The XE Group, a cybercrime syndicate with suspected Vietnamese origins, has dramatically evolved its operations from traditional credit card skimming to sophisticated zero-day exploitation. This strategic shift demonstrates their growing technical capabilities and willingness to target enterprise supply chain systems using advanced persistent threat techniques.
Executive Summary for Security Leaders
Security teams should be aware of XE Group’s transition from financial theft to targeted information exfiltration through supply chain compromises. The group has demonstrated exceptional persistence, maintaining access to compromised systems for over four years while exploiting critical vulnerabilities in VeraCore supply chain software. Their ability to reactivate dormant web shells years after initial compromise presents unique detection challenges for enterprise security teams.
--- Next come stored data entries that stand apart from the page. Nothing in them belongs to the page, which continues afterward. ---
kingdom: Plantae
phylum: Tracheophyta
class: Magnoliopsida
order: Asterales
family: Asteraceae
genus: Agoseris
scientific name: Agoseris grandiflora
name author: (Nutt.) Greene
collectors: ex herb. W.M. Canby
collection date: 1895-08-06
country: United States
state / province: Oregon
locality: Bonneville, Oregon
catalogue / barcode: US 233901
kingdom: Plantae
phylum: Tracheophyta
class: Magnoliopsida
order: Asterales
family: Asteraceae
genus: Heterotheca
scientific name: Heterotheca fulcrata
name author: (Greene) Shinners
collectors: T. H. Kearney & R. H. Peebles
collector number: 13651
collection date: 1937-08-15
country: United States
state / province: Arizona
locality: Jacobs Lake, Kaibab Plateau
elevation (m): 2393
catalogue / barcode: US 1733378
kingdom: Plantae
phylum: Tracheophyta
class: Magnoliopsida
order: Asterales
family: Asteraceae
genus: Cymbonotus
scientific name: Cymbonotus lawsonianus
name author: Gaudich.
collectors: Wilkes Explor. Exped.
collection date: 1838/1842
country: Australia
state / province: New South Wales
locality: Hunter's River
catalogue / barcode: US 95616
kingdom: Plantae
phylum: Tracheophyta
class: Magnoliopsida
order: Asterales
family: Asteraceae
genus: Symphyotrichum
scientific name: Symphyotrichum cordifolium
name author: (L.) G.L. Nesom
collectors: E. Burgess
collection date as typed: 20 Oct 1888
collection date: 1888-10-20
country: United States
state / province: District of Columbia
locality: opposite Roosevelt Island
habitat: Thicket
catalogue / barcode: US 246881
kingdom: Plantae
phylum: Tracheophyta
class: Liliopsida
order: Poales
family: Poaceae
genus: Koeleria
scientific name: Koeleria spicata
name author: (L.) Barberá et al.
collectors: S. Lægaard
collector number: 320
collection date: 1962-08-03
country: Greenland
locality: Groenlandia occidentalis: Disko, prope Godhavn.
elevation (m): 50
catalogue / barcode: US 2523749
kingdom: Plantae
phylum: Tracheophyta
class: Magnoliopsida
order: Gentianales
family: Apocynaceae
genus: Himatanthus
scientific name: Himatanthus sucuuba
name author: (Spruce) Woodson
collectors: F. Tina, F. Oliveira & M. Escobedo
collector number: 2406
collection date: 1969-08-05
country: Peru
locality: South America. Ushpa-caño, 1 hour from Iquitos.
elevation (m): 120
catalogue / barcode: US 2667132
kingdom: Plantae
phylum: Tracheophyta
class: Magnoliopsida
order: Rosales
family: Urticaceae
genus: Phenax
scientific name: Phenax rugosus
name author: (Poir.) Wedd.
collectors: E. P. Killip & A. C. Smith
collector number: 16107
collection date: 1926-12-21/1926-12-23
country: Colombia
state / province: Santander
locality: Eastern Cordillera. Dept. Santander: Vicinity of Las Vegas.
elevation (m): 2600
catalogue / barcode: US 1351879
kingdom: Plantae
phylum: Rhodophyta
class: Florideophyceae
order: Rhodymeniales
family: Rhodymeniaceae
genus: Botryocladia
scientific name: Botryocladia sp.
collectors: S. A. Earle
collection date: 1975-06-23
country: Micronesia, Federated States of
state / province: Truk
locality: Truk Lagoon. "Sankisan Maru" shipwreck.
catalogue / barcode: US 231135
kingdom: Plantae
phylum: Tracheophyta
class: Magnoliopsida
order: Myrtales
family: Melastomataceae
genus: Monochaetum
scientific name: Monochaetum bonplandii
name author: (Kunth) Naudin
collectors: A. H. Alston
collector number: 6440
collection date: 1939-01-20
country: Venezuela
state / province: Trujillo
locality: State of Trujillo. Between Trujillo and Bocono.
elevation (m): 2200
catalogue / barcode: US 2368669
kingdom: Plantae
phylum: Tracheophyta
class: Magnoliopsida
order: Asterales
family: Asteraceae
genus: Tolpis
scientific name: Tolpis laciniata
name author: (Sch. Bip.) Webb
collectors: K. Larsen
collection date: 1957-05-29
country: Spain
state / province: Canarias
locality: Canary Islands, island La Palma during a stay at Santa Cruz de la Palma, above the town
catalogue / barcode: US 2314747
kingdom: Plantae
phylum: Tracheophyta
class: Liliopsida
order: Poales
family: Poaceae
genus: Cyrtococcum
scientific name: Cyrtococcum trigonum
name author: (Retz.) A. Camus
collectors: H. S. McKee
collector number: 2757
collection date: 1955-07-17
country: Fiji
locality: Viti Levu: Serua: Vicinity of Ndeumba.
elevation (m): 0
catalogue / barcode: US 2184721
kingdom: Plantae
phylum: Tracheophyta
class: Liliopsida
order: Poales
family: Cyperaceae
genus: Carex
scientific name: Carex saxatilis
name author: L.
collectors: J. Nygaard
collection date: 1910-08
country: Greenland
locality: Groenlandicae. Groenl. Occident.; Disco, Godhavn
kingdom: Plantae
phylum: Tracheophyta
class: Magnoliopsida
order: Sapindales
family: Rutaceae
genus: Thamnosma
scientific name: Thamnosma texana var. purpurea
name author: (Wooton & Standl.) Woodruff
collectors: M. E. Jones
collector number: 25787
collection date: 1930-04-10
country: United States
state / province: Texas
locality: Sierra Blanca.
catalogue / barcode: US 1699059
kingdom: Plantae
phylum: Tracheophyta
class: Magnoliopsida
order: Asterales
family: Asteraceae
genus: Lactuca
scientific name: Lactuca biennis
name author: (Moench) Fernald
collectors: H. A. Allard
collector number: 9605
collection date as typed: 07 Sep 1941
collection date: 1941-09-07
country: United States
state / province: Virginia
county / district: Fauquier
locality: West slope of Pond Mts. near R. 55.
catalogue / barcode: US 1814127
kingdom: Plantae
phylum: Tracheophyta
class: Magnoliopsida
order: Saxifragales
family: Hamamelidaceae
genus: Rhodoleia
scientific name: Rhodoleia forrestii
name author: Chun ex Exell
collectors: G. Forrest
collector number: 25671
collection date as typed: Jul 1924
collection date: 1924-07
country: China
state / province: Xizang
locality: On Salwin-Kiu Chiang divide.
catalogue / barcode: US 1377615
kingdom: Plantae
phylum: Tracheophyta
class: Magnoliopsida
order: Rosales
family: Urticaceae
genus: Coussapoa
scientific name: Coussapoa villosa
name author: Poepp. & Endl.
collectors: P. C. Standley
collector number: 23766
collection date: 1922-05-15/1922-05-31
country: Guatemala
Technical Analysis of Attack Methodology
The group’s recent campaign leverages two critical vulnerabilities in VeraCore, a platform widely used by fulfillment companies and e-retailers. The attack chain begins with SQL injection to harvest credentials, followed by authentication bypass and web shell deployment. Researchers have identified distinctive markers in their ASPXSPY web shell implementations, including specific authorization headers and base64-encoded command strings that facilitate detection.
Vulnerability Exploitation Details
XE Group’s exploitation of CVE-2024-57968 (CVSS 9.9) and CVE-2025-25181 (CVSS 5.8) demonstrates their ability to identify and weaponize critical flaws in enterprise software. The file upload vulnerability allows authenticated file uploads to unintended directories, while the SQL injection flaw permits arbitrary command execution. This combination creates a potent attack vector for establishing persistent access.
Detection and Mitigation Strategies
Organizations using VeraCore should immediately apply version 2024.4.2.1 to address these vulnerabilities. Security teams should monitor for suspicious file uploads to unusual directories and implement strict parameterized queries to prevent SQL injection. The group’s web shells often contain distinctive strings like “XeThanh|XeGroups” and establish unexpected network connections that can be detected through proper logging and monitoring.
Threat Hunting Recommendations
Effective detection requires monitoring for ASPX files with unusual creation timestamps and unexpected network behavior. Security teams should examine historical system activity, as XE Group has shown the ability to maintain dormant access for extended periods. Credential rotation and thorough investigation of all web-accessible directories are critical components of an effective response.
Implications for Enterprise Security
This case study highlights several concerning trends in cybercrime operations, including the adoption of advanced techniques previously associated with nation-state actors. The group’s focus on supply chain systems and long-term persistence demonstrates a strategic shift toward high-value targets. Security professionals must adapt their detection capabilities to identify these sophisticated, low-and-slow attack patterns.
Conclusion
XE Group’s evolution from credit card skimming to zero-day exploitation represents a significant escalation in cybercriminal capabilities. Their demonstrated persistence and supply chain focus require security teams to implement more thorough investigation procedures and extend their threat hunting timelines. Organizations should prioritize monitoring for the described tactics, techniques, and procedures, particularly those using supply chain management solutions.